POVERTY levels in Argentina skyrocketed to 57.4 per cent of the country’s 46 million people in January, the highest rate in 20 years, according to a new study.
The findings in a study by the Catholic University of Argentina (UCA) prompted accusations between Argentina’s former vice-president Cristina Fernandez de Kirchner and the government of President Javier Milei, who came to power in December last year announcing a fire-sale of public assets and sweeping attacks on pensions and workers’ rights.
About 27 million people in Argentina are poor and 15 per cent of those are mired in destitution, meaning they cannot adequately cover their food needs, according to the study released over the weekend.
The UCA’s social debt observatory is considered an independent and prestigious research institution whose reports on poverty cover a larger geographical area than those conducted by Argentina’s national statistics agency, INDEC.
According to the centre’s latest report, the increase in poverty levels in January was partly due to the devaluation of the Argentine peso applied by Mr Milei’s government shortly after taking office on December 10.

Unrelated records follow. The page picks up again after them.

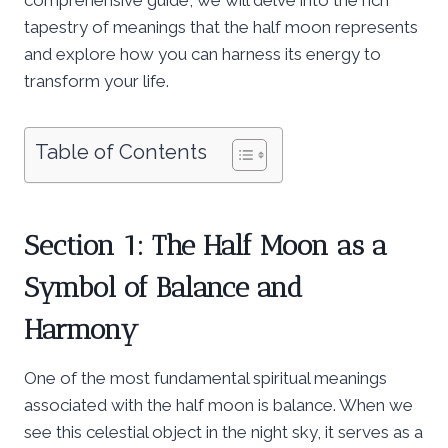
tapestry of meanings that the half moon represents
and explore how you can harness its energy to
transform your life.
Table of Contents
Section 1: The Half Moon as a
Symbol of Balance and
Harmony
One of the most fundamental spiritual meanings
associated with the half moon is balance. When we
see this celestial object in the night sky, it serves as a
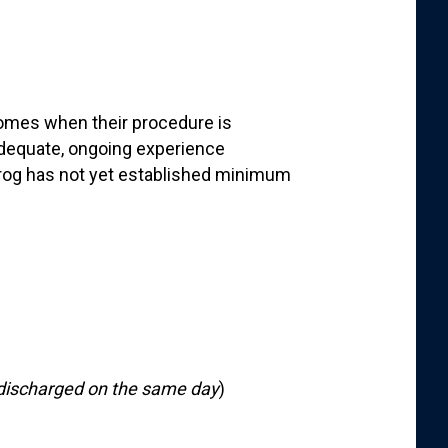
comes when their procedure is
dequate, ongoing experience
frog has not yet established minimum
discharged on the same day
)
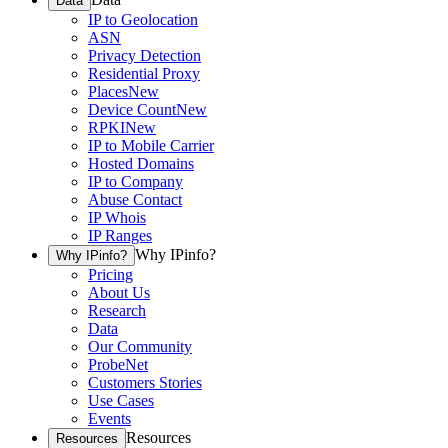
Data
IP to Geolocation
ASN
Privacy Detection
Residential Proxy
Places
New
Device Count
New
RPKI
New
IP to Mobile Carrier
Hosted Domains
IP to Company
Abuse Contact
IP Whois
IP Ranges
Why IPinfo?
Why IPinfo?
Pricing
About Us
Research
Data
Our Community
ProbeNet
Customers Stories
Use Cases
Events
Resources
Resources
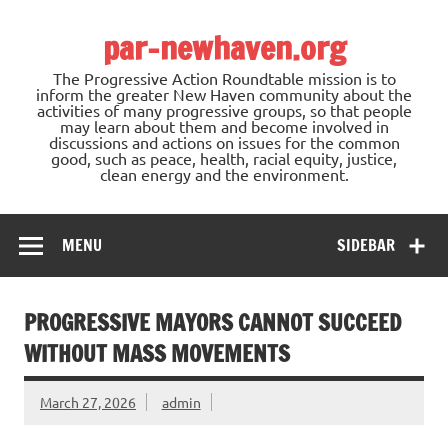
Skip
to
par-newhaven.org
content
The Progressive Action Roundtable mission is to
inform the greater New Haven community about the
activities of many progressive groups, so that people
may learn about them and become involved in
discussions and actions on issues for the common
good, such as peace, health, racial equity, justice,
clean energy and the environment.
MENU
SIDEBAR
PROGRESSIVE MAYORS CANNOT SUCCEED
WITHOUT MASS MOVEMENTS
March 27, 2026
admin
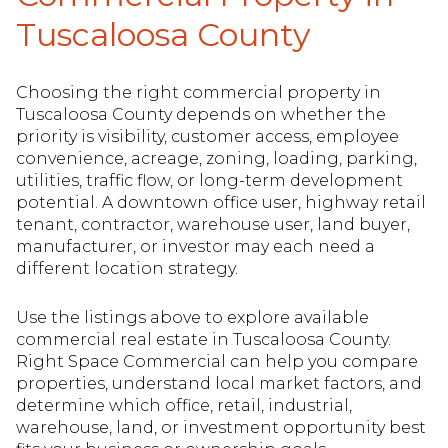
Tuscaloosa County
Choosing the right commercial property in
Tuscaloosa County depends on whether the
priority is visibility, customer access, employee
convenience, acreage, zoning, loading, parking,
utilities, traffic flow, or long-term development
potential. A downtown office user, highway retail
tenant, contractor, warehouse user, land buyer,
manufacturer, or investor may each need a
different location strategy.
Use the listings above to explore available
commercial real estate in Tuscaloosa County.
Right Space Commercial can help you compare
properties, understand local market factors, and
determine which office, retail, industrial,
warehouse, land, or investment opportunity best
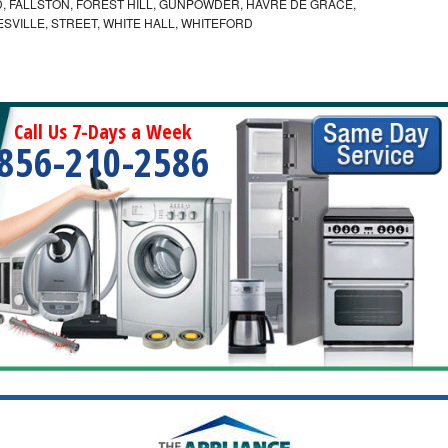
 FALLSTON, FOREST HILL, GUNPOWDER, HAVRE DE GRACE,
ESVILLE, STREET, WHITE HALL, WHITEFORD
Call Us 7-Days a Week
856-210-2586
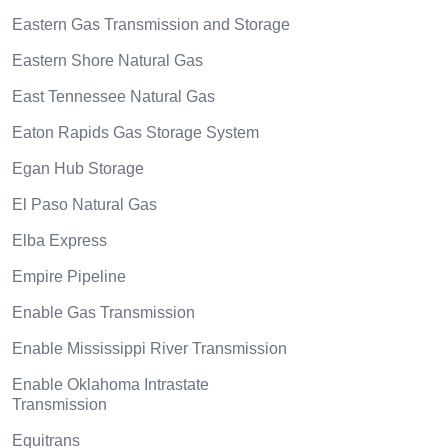
Eastern Gas Transmission and Storage
Eastern Shore Natural Gas
East Tennessee Natural Gas
Eaton Rapids Gas Storage System
Egan Hub Storage
El Paso Natural Gas
Elba Express
Empire Pipeline
Enable Gas Transmission
Enable Mississippi River Transmission
Enable Oklahoma Intrastate
Transmission
Equitrans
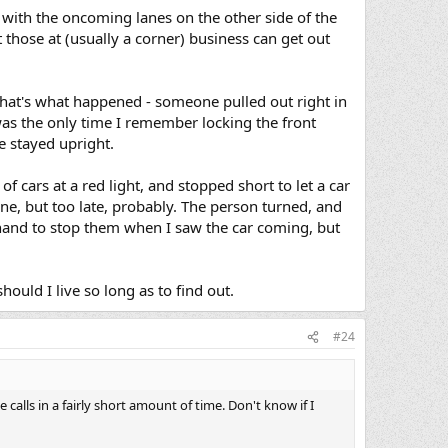
y, with the oncoming lanes on the other side of the
t those at (usually a corner) business can get out
 That's what happened - someone pulled out right in
t was the only time I remember locking the front
e stayed upright.
of cars at a red light, and stopped short to let a car
lane, but too late, probably. The person turned, and
hand to stop them when I saw the car coming, but
hould I live so long as to find out.
#24
 calls in a fairly short amount of time. Don't know if I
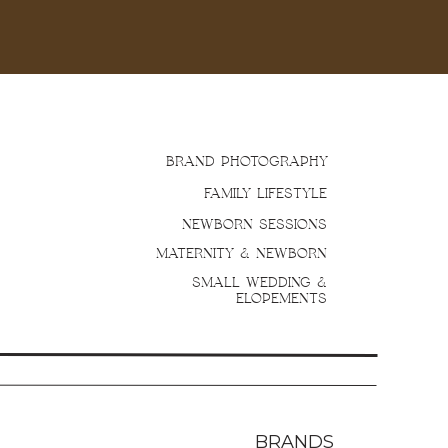
BRAND PHOTOGRAPHY
FAMILY LIFESTYLE
NEWBORN SESSIONS
MATERNITY & NEWBORN
SMALL WEDDING &
ELOPEMENTS
BRANDS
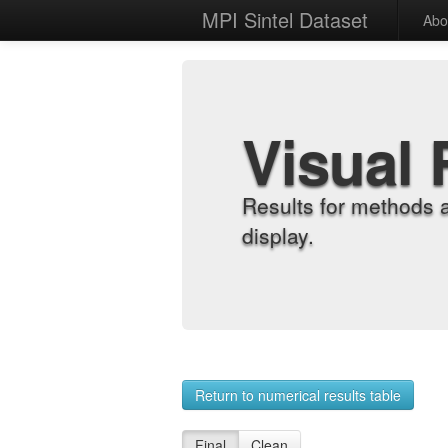
MPI Sintel Dataset
Abo
Visual 
Results for methods 
display.
Return to numerical results table
Final
Clean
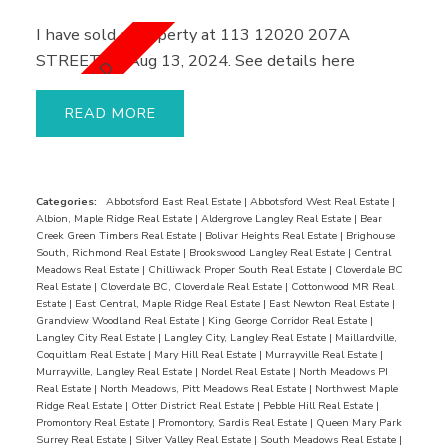
I have sold a property at 113 12020 207A
STREET on Aug 13, 2024.
See details here
READ
Categories:
Abbotsford East Real Estate
|
Abbotsford West Real Estate
|
Albion, Maple Ridge Real Estate
|
Aldergrove Langley Real Estate
|
Bear
Creek Green Timbers Real Estate
|
Bolivar Heights Real Estate
|
Brighouse
South, Richmond Real Estate
|
Brookswood Langley Real Estate
|
Central
Meadows Real Estate
|
Chilliwack Proper South Real Estate
|
Cloverdale BC
Real Estate
|
Cloverdale BC, Cloverdale Real Estate
|
Cottonwood MR Real
Estate
|
East Central, Maple Ridge Real Estate
|
East Newton Real Estate
|
Grandview Woodland Real Estate
|
King George Corridor Real Estate
|
Langley City Real Estate
|
Langley City, Langley Real Estate
|
Maillardville,
Coquitlam Real Estate
|
Mary Hill Real Estate
|
Murrayville Real Estate
|
Murrayville, Langley Real Estate
|
Nordel Real Estate
|
North Meadows PI
Real Estate
|
North Meadows, Pitt Meadows Real Estate
|
Northwest Maple
Ridge Real Estate
|
Otter District Real Estate
|
Pebble Hill Real Estate
|
Promontory Real Estate
|
Promontory, Sardis Real Estate
|
Queen Mary Park
Surrey Real Estate
|
Silver Valley Real Estate
|
South Meadows Real Estate
|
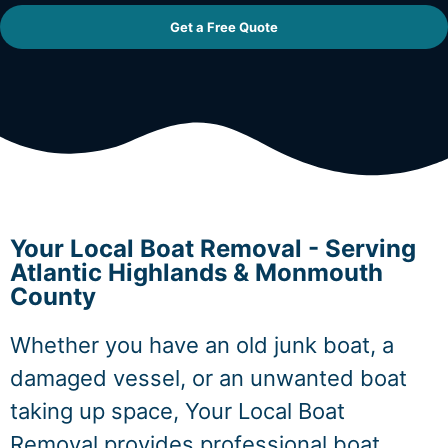
Get a Free Quote
Your Local Boat Removal - Serving
Atlantic Highlands & Monmouth
County
Whether you have an old junk boat, a
damaged vessel, or an unwanted boat
taking up space, Your Local Boat
Removal provides professional boat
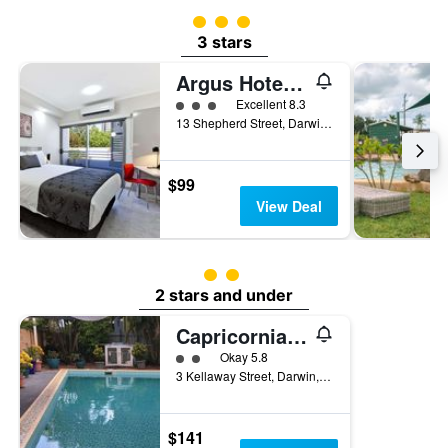
3 class rating
3 stars
Argus Hotel Darwin
3 class rating
Excellent 8.3
13 Shepherd Street, Darwin, NT, Australia
$99
View Deal
2 class rating
2 stars and under
Capricornia Motel
2 class rating
Okay 5.8
3 Kellaway Street, Darwin, NT, Australia
$141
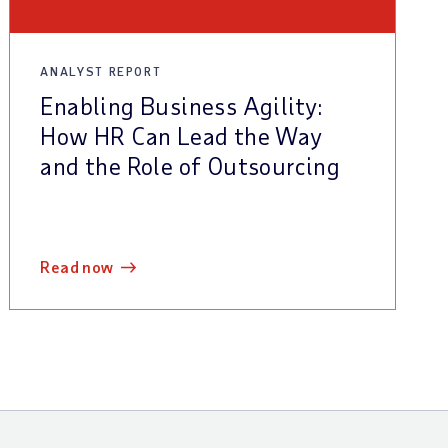
ANALYST REPORT
Enabling Business Agility:
How HR Can Lead the Way
and the Role of Outsourcing
read now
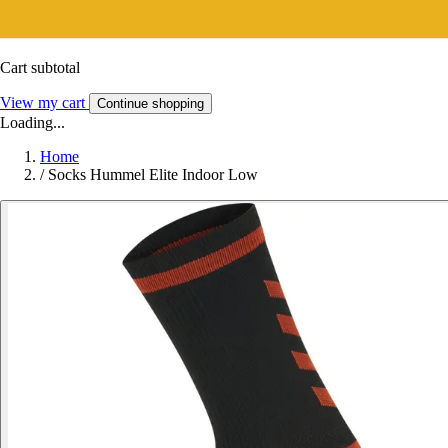
Cart subtotal
View my cart
Continue shopping
Loading...
Home
/
Socks Hummel Elite Indoor Low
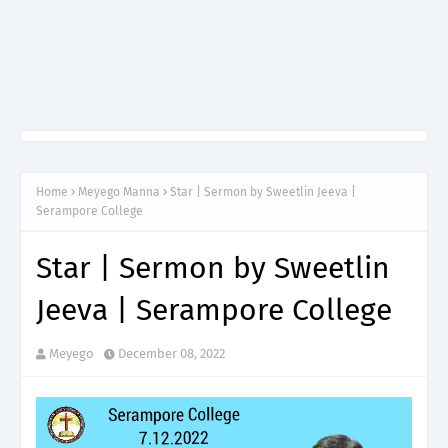
Home
Meyego Manna
Star | Sermon by Sweetlin Jeeva |
Serampore College
Star | Sermon by Sweetlin
Jeeva | Serampore College
Meyego
December 08, 2022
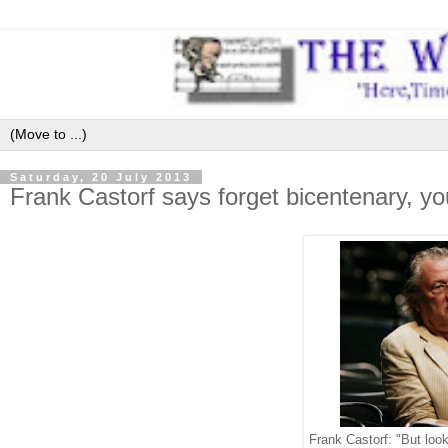
Saturday, 20 July 2013
Frank Castorf says forget bicentenary, you
Frank Castorf: "But loo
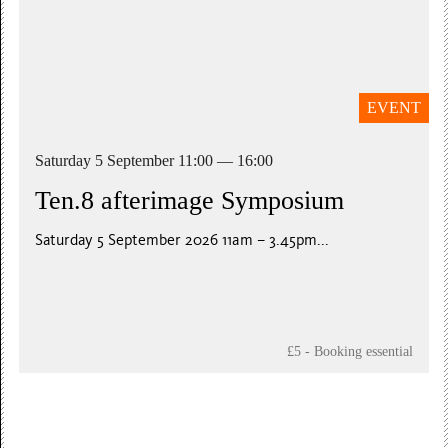
EVENT
Saturday 5 September 11:00 — 16:00
Ten.8 afterimage Symposium
Saturday 5 September 2026 11am – 3.45pm...
£5 - Booking essential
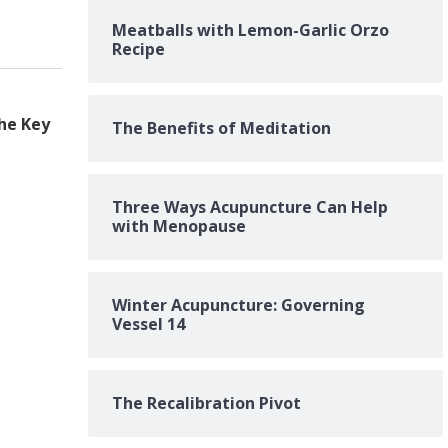
Meatballs with Lemon-Garlic Orzo
Recipe
he Key
The Benefits of Meditation
Three Ways Acupuncture Can Help
with Menopause
Winter Acupuncture: Governing
Vessel 14
The Recalibration Pivot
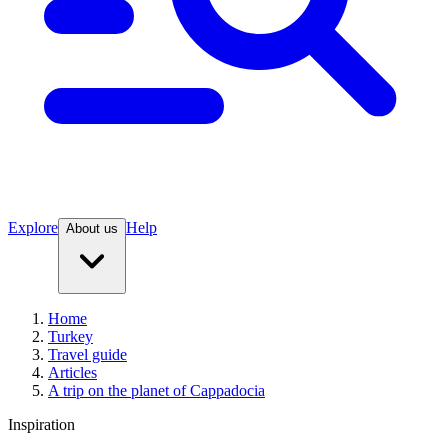
Explore
Help
About us
Home
Turkey
Travel guide
Articles
A trip on the planet of Cappadocia
Inspiration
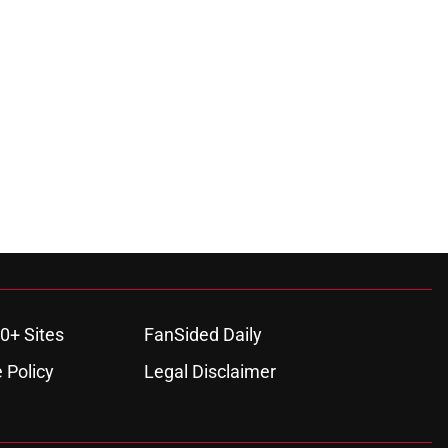
0+ Sites
FanSided Daily
 Policy
Legal Disclaimer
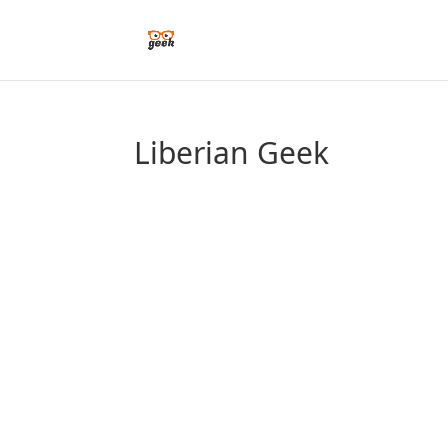
Liberian Geek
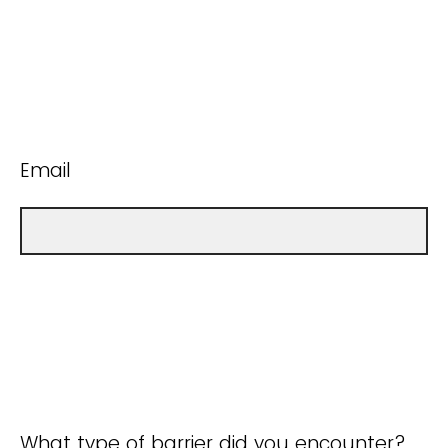
Email
What type of barrier did you encounter?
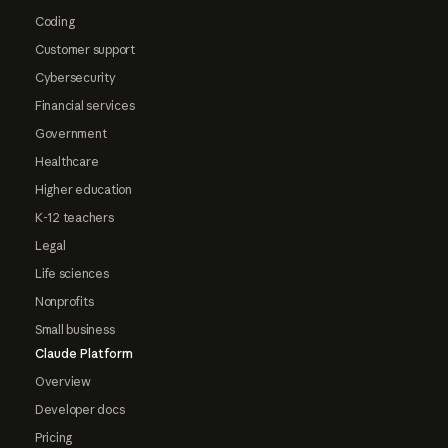
Coding
Customer support
Cybersecurity
Financial services
Government
Healthcare
Higher education
K-12 teachers
Legal
Life sciences
Nonprofits
Small business
Claude Platform
Overview
Developer docs
Pricing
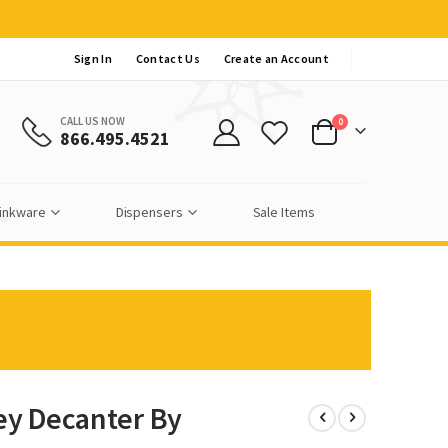
Sign In
Contact Us
Create an Account
CALL US NOW
items
0
866.495.4521
Cart
inkware
Dispensers
Sale Items
y Decanter By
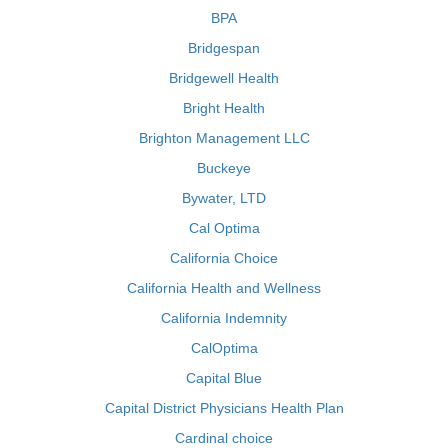
BPA
Bridgespan
Bridgewell Health
Bright Health
Brighton Management LLC
Buckeye
Bywater, LTD
Cal Optima
California Choice
California Health and Wellness
California Indemnity
CalOptima
Capital Blue
Capital District Physicians Health Plan
Cardinal choice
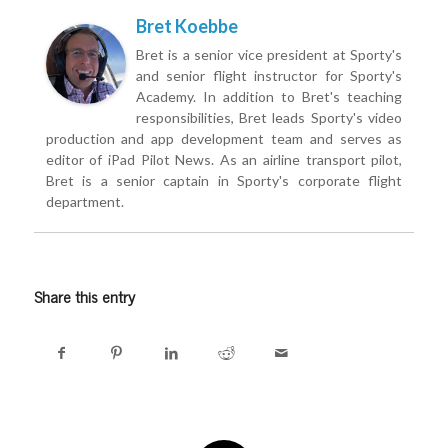
Bret Koebbe
Bret is a senior vice president at Sporty's
and senior flight instructor for Sporty's
Academy. In addition to Bret's teaching
responsibilities, Bret leads Sporty's video
production and app development team and serves as
editor of iPad Pilot News. As an airline transport pilot,
Bret is a senior captain in Sporty's corporate flight
department.
Share this entry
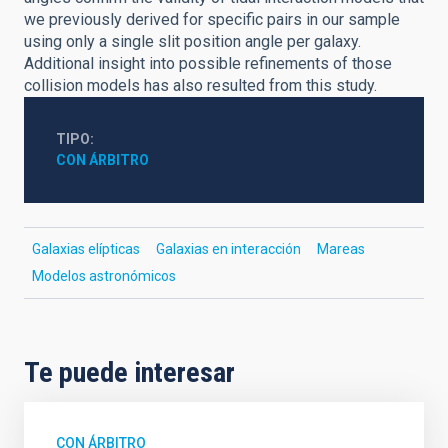
we previously derived for specific pairs in our sample
using only a single slit position angle per galaxy.
Additional insight into possible refinements of those
collision models has also resulted from this study.
TIPO
CON ÁRBITRO
Galaxias elípticas
Galaxias en interacción
Mareas
Modelos astronómicos
Te puede interesar
CON ÁRBITRO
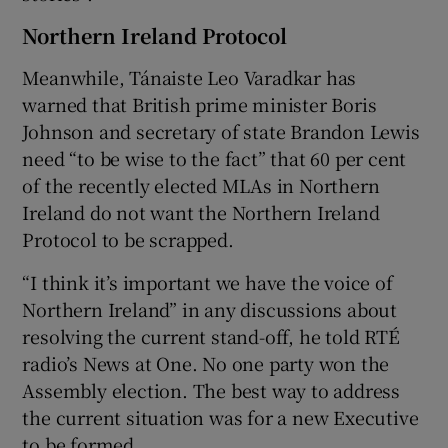
Northern Ireland Protocol
Meanwhile, Tánaiste Leo Varadkar has
warned that British prime minister Boris
Johnson and secretary of state Brandon Lewis
need “to be wise to the fact” that 60 per cent
of the recently elected MLAs in Northern
Ireland do not want the Northern Ireland
Protocol to be scrapped.
“I think it’s important we have the voice of
Northern Ireland” in any discussions about
resolving the current stand-off, he told RTÉ
radio’s News at One. No one party won the
Assembly election. The best way to address
the current situation was for a new Executive
to be formed.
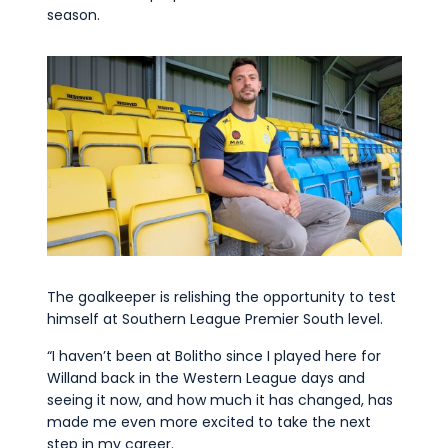
season.
The goalkeeper is relishing the opportunity to test
himself at Southern League Premier South level.
“I haven’t been at Bolitho since I played here for
Willand back in the Western League days and
seeing it now, and how much it has changed, has
made me even more excited to take the next
step in my career.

Ms de Kirchner, who also governed between 2007 and 2015, attributed the poverty problem largely to conservative president Mauricio Macri, who succeeded her in office in 2015, and to the adjustments applied by the current administration.
She said that, starting in 2018, “with a debt in dollars and the return of the IMF, we went backwards.”
The reality presented by the study, Ms de Kirchner said, “shows that today we are worse off than in 2004.”
The government told Ms Kirchner to “be silent.”
Presidential spokesman Manuel Adorni said during his daily press conference on Monday that the former president is “one of the most relevant figures in the last 20 years of Argentina’s decline.”